La télévision se dirige (tout du moins si elle n'y est pas déjà) vers un dualisme laissant apparaître une confrontation de deux univers qui vont devenir plus ou moins antagonistes avec « une logique mass-média de la télévision challengée par une logique individuelle très forte de consommation des médias numériques algorithmiques ». Il y a donc une logique d’édition et une logique algorithmique.

Pour Ara Aprikian, « il y aura les médias éditoriaux et ceux algorithmiques ». Toute la question est de savoir lequel prendra le dessus sur l'autre ou s'ils coexisteront l'un avec l'autre... La plateformisation des médias audiovisuels permet une nouvelle fenêtre d'action pour les chaînes traditionnelles françaises afin de renforcer leur lien avec leur public et les plus jeunes.

Alors que la structure de l'offre médiatique de demain est une question essentielle déjà transformée par le numérique poussant à l’individualisme, Ara Aprikian nous a rappelé que les futurs enjeux des médias seront de « parler à un ensemble de population ou à des segments de population ».

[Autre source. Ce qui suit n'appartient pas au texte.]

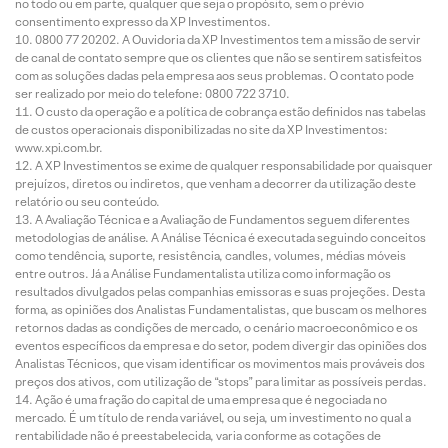
no todo ou em parte, qualquer que seja o propósito, sem o prévio
consentimento expresso da XP Investimentos.
0800 77 20202. A Ouvidoria da XP Investimentos tem a missão de servir
de canal de contato sempre que os clientes que não se sentirem satisfeitos
com as soluções dadas pela empresa aos seus problemas. O contato pode
ser realizado por meio do telefone: 0800 722 3710.
O custo da operação e a política de cobrança estão definidos nas tabelas
de custos operacionais disponibilizadas no site da XP Investimentos:
www.xpi.com.br.
A XP Investimentos se exime de qualquer responsabilidade por quaisquer
prejuízos, diretos ou indiretos, que venham a decorrer da utilização deste
relatório ou seu conteúdo.
A Avaliação Técnica e a Avaliação de Fundamentos seguem diferentes
metodologias de análise. A Análise Técnica é executada seguindo conceitos
como tendência, suporte, resistência, candles, volumes, médias móveis
entre outros. Já a Análise Fundamentalista utiliza como informação os
resultados divulgados pelas companhias emissoras e suas projeções. Desta
forma, as opiniões dos Analistas Fundamentalistas, que buscam os melhores
retornos dadas as condições de mercado, o cenário macroeconômico e os
eventos específicos da empresa e do setor, podem divergir das opiniões dos
Analistas Técnicos, que visam identificar os movimentos mais prováveis dos
preços dos ativos, com utilização de “stops” para limitar as possíveis perdas.
Ação é uma fração do capital de uma empresa que é negociada no
mercado. É um título de renda variável, ou seja, um investimento no qual a
rentabilidade não é preestabelecida, varia conforme as cotações de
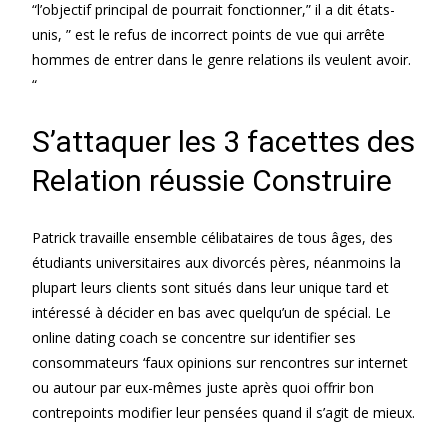
“l’objectif principal de pourrait fonctionner,” il a dit états-
unis, ” est le refus de incorrect points de vue qui arrête
hommes de entrer dans le genre relations ils veulent avoir.
“
S’attaquer les 3 facettes des
Relation réussie Construire
Patrick travaille ensemble célibataires de tous âges, des
étudiants universitaires aux divorcés pères, néanmoins la
plupart leurs clients sont situés dans leur unique tard et
intéressé à décider en bas avec quelqu’un de spécial. Le
online dating coach se concentre sur identifier ses
consommateurs ‘faux opinions sur rencontres sur internet
ou autour par eux-mêmes juste après quoi offrir bon
contrepoints modifier leur pensées quand il s’agit de mieux.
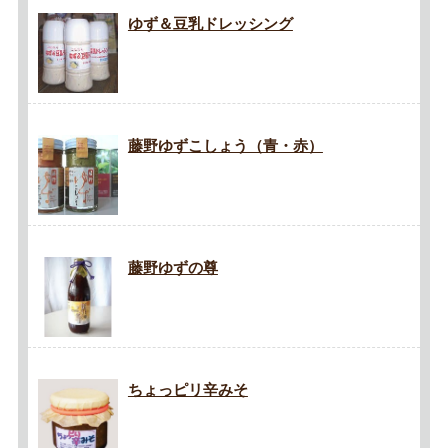
ゆず＆豆乳ドレッシング
藤野ゆずこしょう（青・赤）
藤野ゆずの尊
ちょっピリ辛みそ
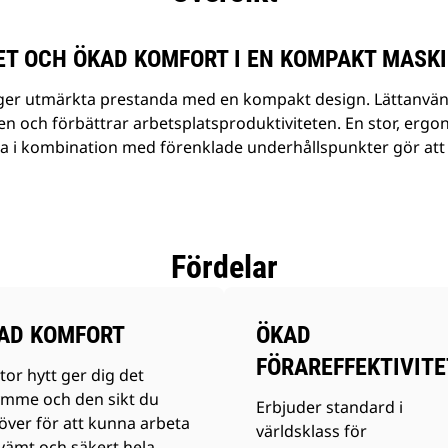
ET OCH ÖKAD KOMFORT I EN KOMPAKT MASK
er utmärkta prestanda med en kompakt design. Lättanvän
ten och förbättrar arbetsplatsproduktiviteten. En stor, ergo
a i kombination med förenklade underhållspunkter gör att 31
Fördelar
AD KOMFORT
ÖKAD
FÖRAREFFEKTIVITE
tor hytt ger dig det
ymme och den sikt du
Erbjuder standard i
över för att kunna arbeta
världsklass för
vämt och säkert hela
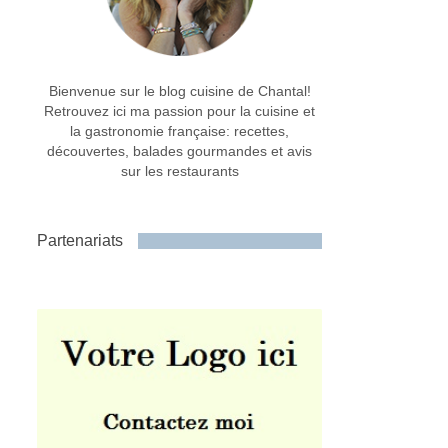
Bienvenue sur le blog cuisine de Chantal!
Retrouvez ici ma passion pour la cuisine et
la gastronomie française: recettes,
découvertes, balades gourmandes et avis
sur les restaurants
Partenariats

Après ce tour d'horizon du positionnement de la télévision, le Directeur des flux à TF1 a pris le temps de répondre à nos nombreuses questions : succès des fictions de France 3, arrivée de Yann Barthès sur TMC, créations originales et investissements de la chaîne TF1 Séries Films, arrivée possible d'un magazine incarné par un journaliste après le journal de 20h en semaine, définition de la cible commerciale de TMC, place des programmes culturels sur les antennes du Groupe TF1, surexposition de Cyril Hanouna sur C8 à l'inverse de Yann Barthès sur TMC, l'avenir, les audiences et les missions de l'audiovisuel public, le développement des séries françaises et du narratif, la programmation de Quotidien, l'avenir du flux sur TF1, la diffusion éventuelle des JO de 2024 et du sport en général sur les antennes du Groupe, la diffusion multi-supports des programmes, les collaborations entre TF1 et certains YouTubeurs, le développement interne artistique des programmes de flux...

C'est avec passion et précision que nos questions ont trouvé réponse.

Nous remercions chaleureusement Ara Aprikian d'avoir évoqué sa vision de l'audiovisuel
et partagé de nombreuses ondes positives avec les Masters D2A et ECN.